2. Soften your language. Try “I’m not comfortable with that”, or “I’d rather not”, or “let’s agree to disagree”. You are still delivering a clear “no”, but softening your language may make it go down better.
3. Contain your feelings. Even though you may not feel like it, No is best delivered pleasantly with an air of calm. Outward calm quiets your inner turmoil and reduces the negative impact of your No on your audience.
4. Refer to your commitment to others. Say No without appearing selfish by stating how you would love to help, but must keep your prior commitment to your mother, child, etc., and you can’t let them down.
5. Realize you represent others. When you realize it is not just your own interest at stake, but that of your family’s, you will feel more assertive in giving a No to a low-ball offer or intrusion on your time.
6. Rehearse.
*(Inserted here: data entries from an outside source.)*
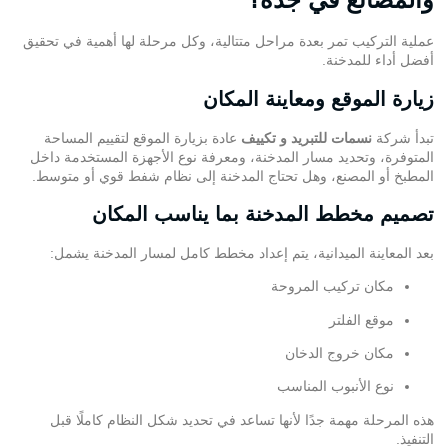
عملية التركيب تمر بعدة مراحل متتالية، وكل مرحلة لها أهمية في تحقيق
أفضل أداء للمدخنة.
زيارة الموقع ومعاينة المكان
تبدأ شركة
نسمات للتبريد و تكييف
عادة بزيارة الموقع لتقييم المساحة
المتوفرة، وتحديد مسار المدخنة، ومعرفة نوع الأجهزة المستخدمة داخل
المطبخ أو المصنع، وهل تحتاج المدخنة إلى نظام شفط قوي أو متوسط.
تصميم مخطط المدخنة بما يناسب المكان
بعد المعاينة الميدانية، يتم إعداد مخطط كامل لمسار المدخنة يشمل:
مكان تركيب المروحة
موقع الفلتر
مكان خروج الدخان
نوع الأنبوب المناسب
هذه المرحلة مهمة جدًا لأنها تساعد في تحديد شكل النظام كاملًا قبل
التنفيذ.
This strategy is best for ongoing situations such as a demanding boss or recurring relational conflict with a spouse, friend, or family member. By rehearsing, you are prepared to respond with a calm, respectful No.
With some regular practice finding your voice, you just may get to the place where you can respond to any inappropriate, uncomfortable, excessive request with a firm one-word, no explanation verdict–No.
I wish you well in setting and maintaining healthy boundaries!